A Python-based project that implements Value-at-Risk (VaR) models and industry-standard backtesting to measure and validate market risk for single and multi-asset portfolios.
This project mirrors how risk engines are built and evaluated in real financial institutions, emphasizing:
- Statistical rigor
- Clean software design
- Reproducibility
- Realistic assumptions (rolling windows, no look-ahead bias)
| Tool | Purpose |
|---|---|
| Python 3.14 | Core language |
| yfinance | Market data retrieval |
| NumPy / pandas | Data manipulation and return computation |
| SciPy | Statistical testing (Kupiec POF) |
| Matplotlib | Visualization |
- Historical VaR (non-parametric, quantile-based): Estimates risk by taking the empirical loss quantile from historical returns without assuming any specific return distribution.
- Parametric VaR (Normal): Models risk by assuming returns follow a normal distribution and computing VaR from the rolling mean and standard deviation.
- Monte Carlo VaR: Simulates thousands of correlated asset return scenarios using estimated means and covariances to estimate portfolio-level VaR.

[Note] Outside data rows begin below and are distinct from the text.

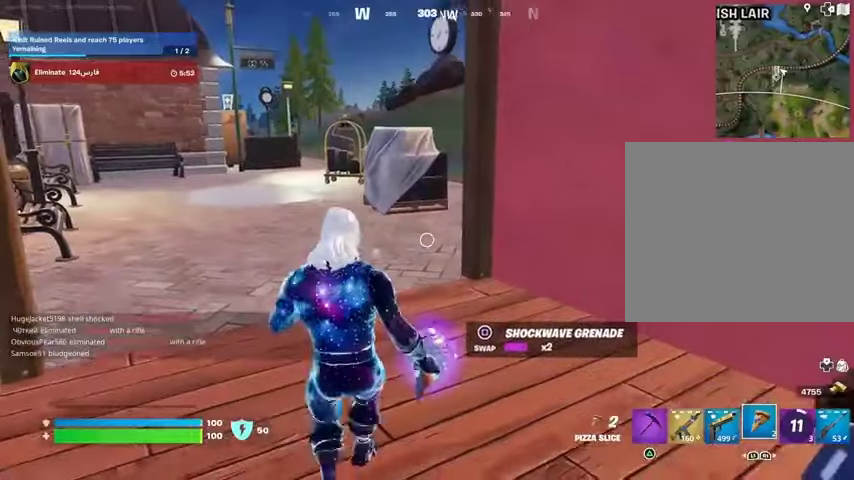
{"buttons": [], "left_stick": "up-left", "right_stick": "center", "events": [[167, "left_stick", "left"], [233, "R2", "down"], [233, "left_stick", "up-left"], [333, "R2", "up"]]}
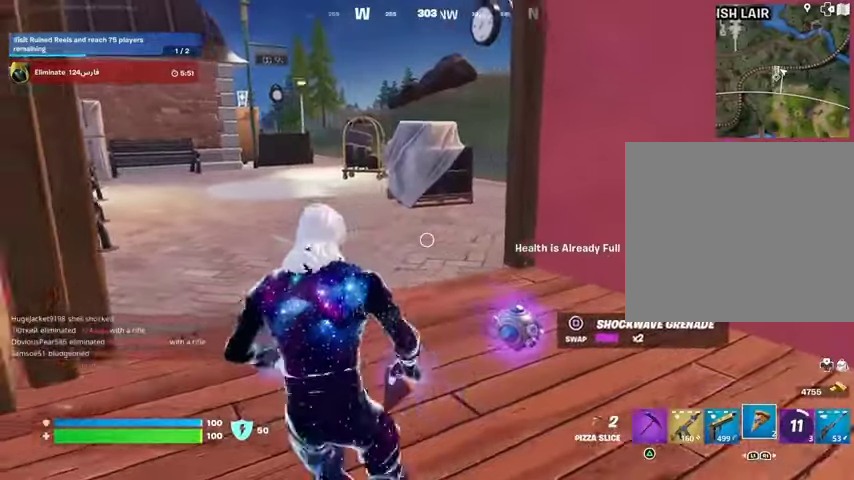
{"buttons": ["SQUARE"], "left_stick": "up-left", "right_stick": "center", "events": [[133, "R2", "down"], [200, "R2", "up"], [233, "left_stick", "up-right"], [300, "right_stick", "right"], [433, "SQUARE", "down"], [433, "right_stick", "center"], [500, "left_stick", "up-left"]]}
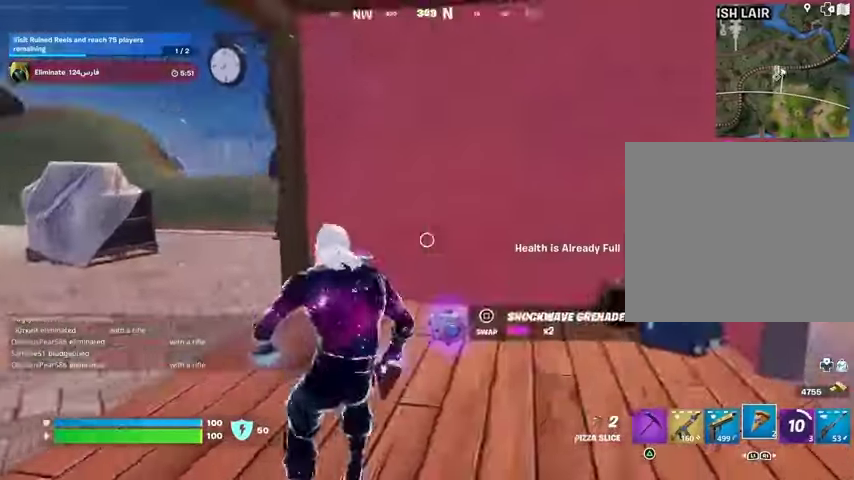
{"buttons": [], "left_stick": "up-right", "right_stick": "center", "events": [[33, "SQUARE", "up"], [33, "right_stick", "left"], [67, "L3", "down"], [167, "L3", "up"], [367, "right_stick", "center"], [400, "left_stick", "up-right"]]}
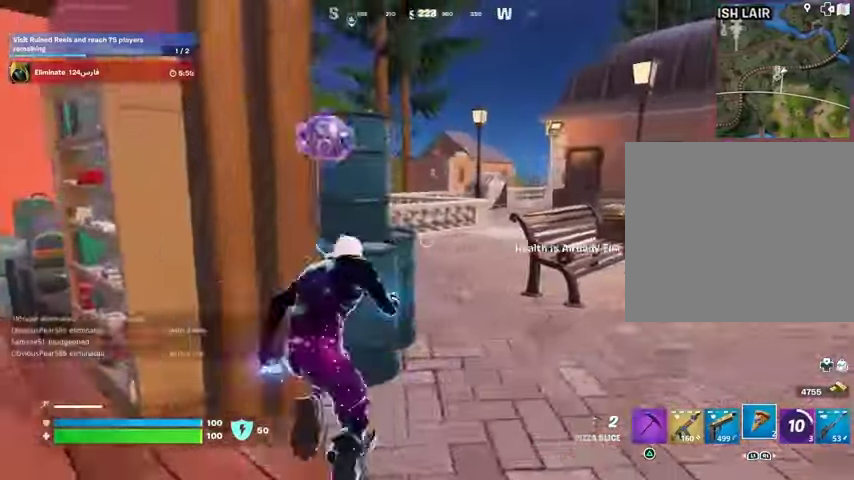
{"buttons": [], "left_stick": "up", "right_stick": "left", "events": [[100, "right_stick", "left"], [233, "right_stick", "center"], [300, "left_stick", "up"], [467, "right_stick", "left"]]}
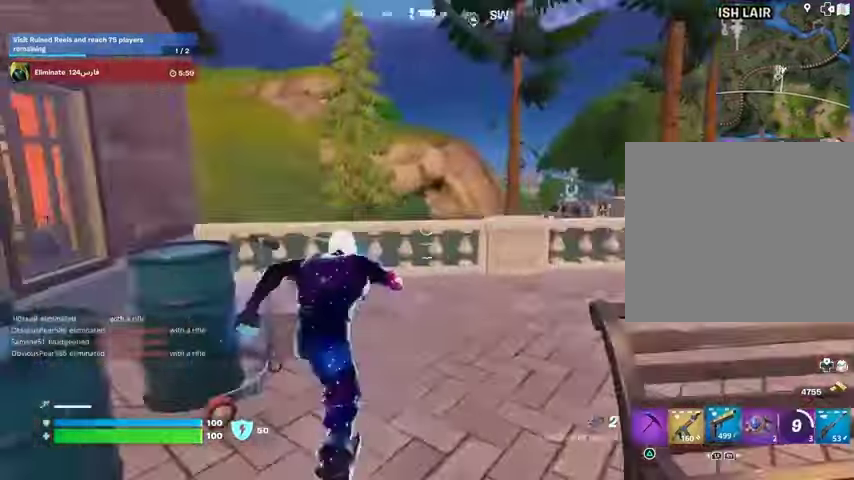
{"buttons": [], "left_stick": "up", "right_stick": "left", "events": [[67, "right_stick", "center"], [133, "CROSS", "down"], [200, "CROSS", "up"], [200, "right_stick", "down-left"], [500, "right_stick", "left"]]}
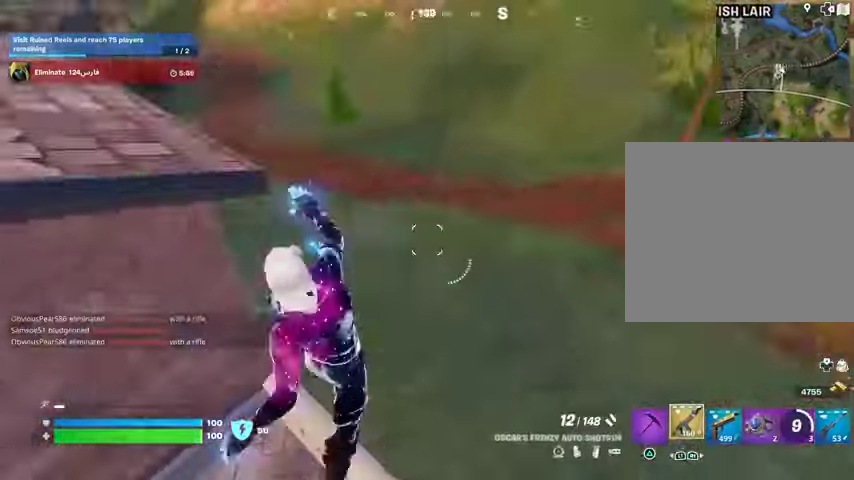
{"buttons": [], "left_stick": "up-right", "right_stick": "right", "events": [[33, "left_stick", "up-right"], [33, "right_stick", "up-left"], [233, "right_stick", "center"], [500, "right_stick", "right"]]}
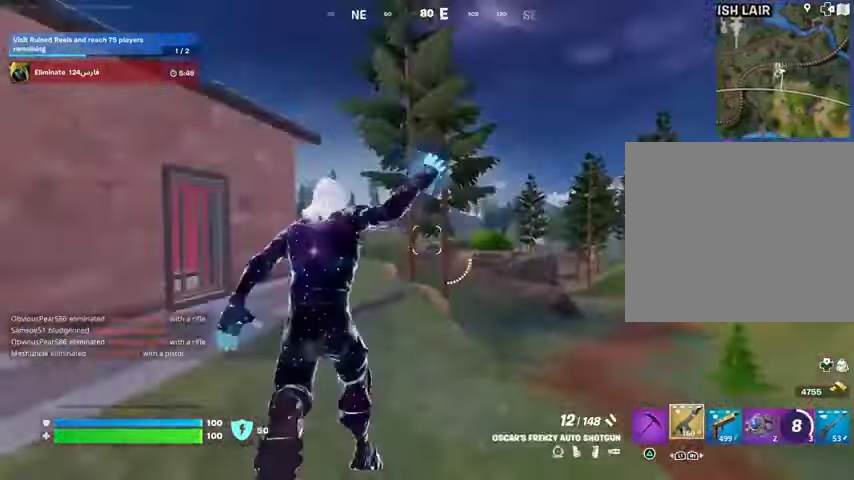
{"buttons": [], "left_stick": "up", "right_stick": "center", "events": [[167, "left_stick", "up"], [167, "right_stick", "center"], [200, "CROSS", "down"], [300, "CROSS", "up"], [367, "right_stick", "up-right"], [433, "right_stick", "center"]]}
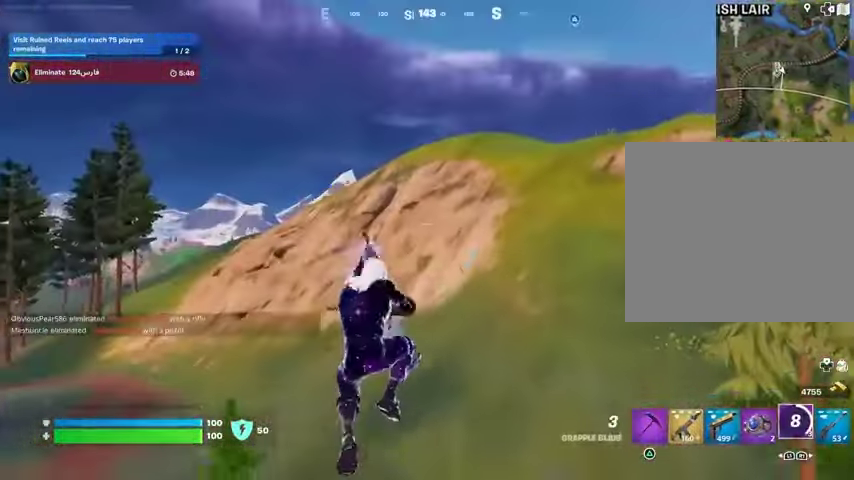
{"buttons": [], "left_stick": "up", "right_stick": "center", "events": [[233, "L2", "down"], [333, "L2", "up"]]}
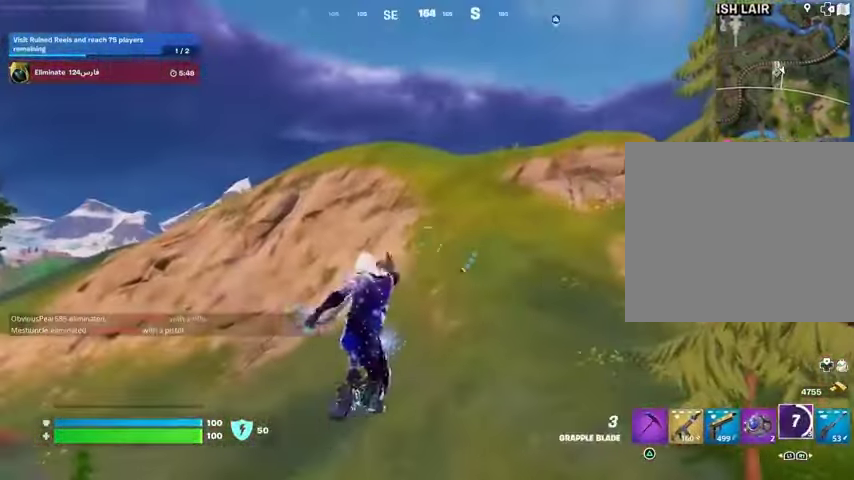
{"buttons": [], "left_stick": "up-right", "right_stick": "center", "events": [[33, "left_stick", "up-right"], [133, "right_stick", "down-right"], [467, "right_stick", "center"]]}
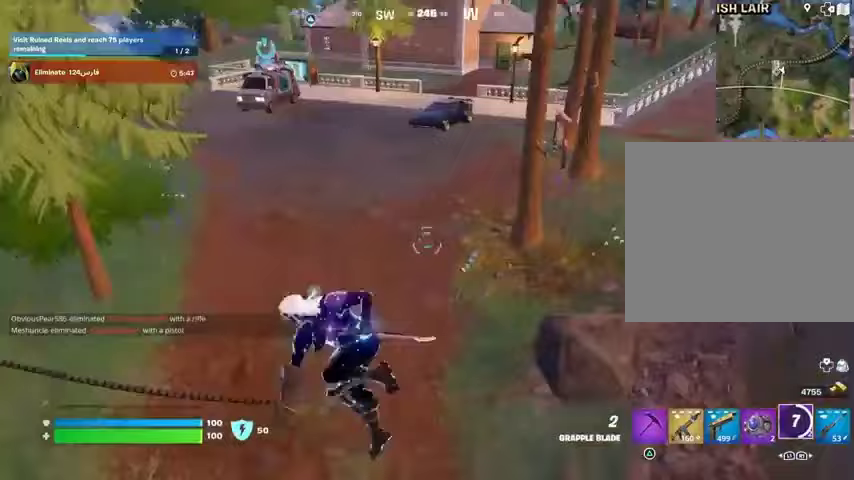
{"buttons": [], "left_stick": "down", "right_stick": "up-left", "events": [[200, "right_stick", "up-left"], [333, "left_stick", "down-right"], [400, "left_stick", "down"]]}
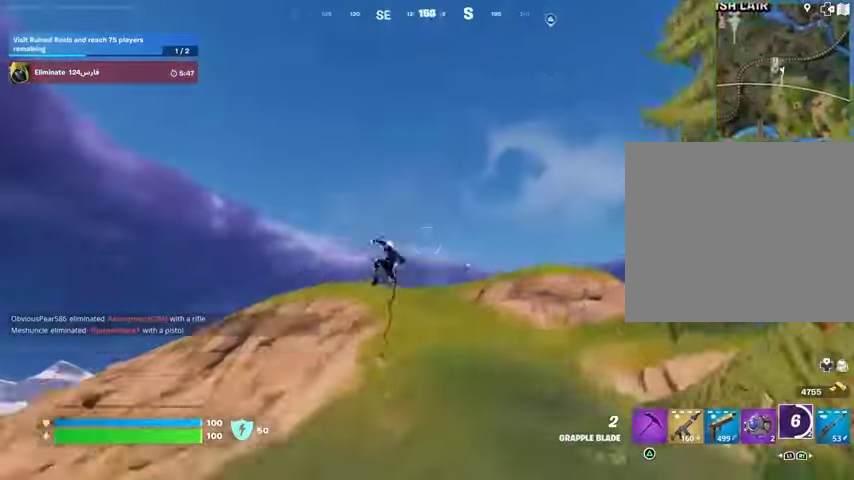
{"buttons": [], "left_stick": "left", "right_stick": "center", "events": [[33, "left_stick", "down-left"], [33, "right_stick", "center"], [267, "left_stick", "left"]]}
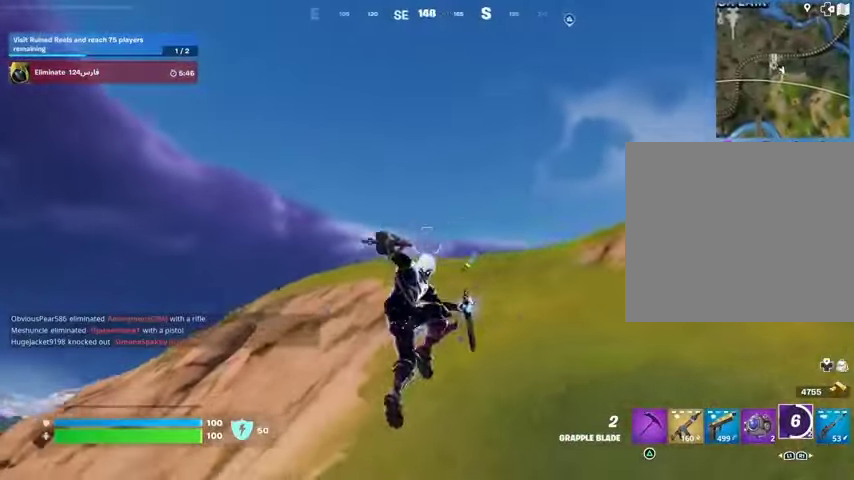
{"buttons": [], "left_stick": "up-right", "right_stick": "down-left", "events": [[67, "L2", "down"], [67, "left_stick", "up"], [133, "L2", "up"], [267, "L2", "down"], [333, "L2", "up"], [333, "left_stick", "up-right"], [367, "right_stick", "down-left"]]}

- Expected Shortfall (CVaR): Measures the average loss conditional on losses exceeding the VaR threshold, providing insight into the severity of extreme outcomes.
- Rolling-window VaR estimation
- Exception detection (losses exceeding VaR)
- Kupiec Proportion-of-Failures (POF) test for statistical validation
- VaR vs. realized-loss plots for diagnostic analysis
- Exception timeline charts
- Loss distribution histograms with VaR threshold overlay
- Model comparison bar charts
1. Clone the repository
git clone https://github.com/LukasUNCW/VaR-Risk-Modeling-Backtesting-Engine.git
cd VaR-Risk-Modeling-Backtesting-Engine2. Install dependencies
pip install yfinance numpy pandas scipy matplotlib3. Ensure you are using Python 3.14
python --versionRun both scripts from inside the project's root directory using the commands below.
Analyzes one asset (e.g., SPY). Computes rolling Historical and Parametric VaR, runs backtesting, and plots results.
py -3.14 -m scripts.run_single_assetAnalyzes multiple assets (configurable). Computes portfolio returns, runs Historical, Parametric, and Monte Carlo VaR, backtests all models, and plots portfolio risk.
py -3.14 -m scripts.run_portNote: To configure the portfolio assets, edit the ticker list inside
scripts/run_port.py.
What this chart shows:
- X-axis: Time (trading days)
- Y-axis: Loss magnitude (positive = bad)
- Lines:
- Realized loss: actual next-day portfolio loss
- VaR lines (Historical / Parametric / Monte Carlo): predicted maximum loss at confidence level α (e.g., 99%)
This is a rolling, out-of-sample risk forecast.
How to read it:
- Most of the time, the loss line stays below VaR — this is expected behavior
- When the loss spikes above a VaR line, that is called an exception
- During volatile periods, VaR lines rise (risk adapts)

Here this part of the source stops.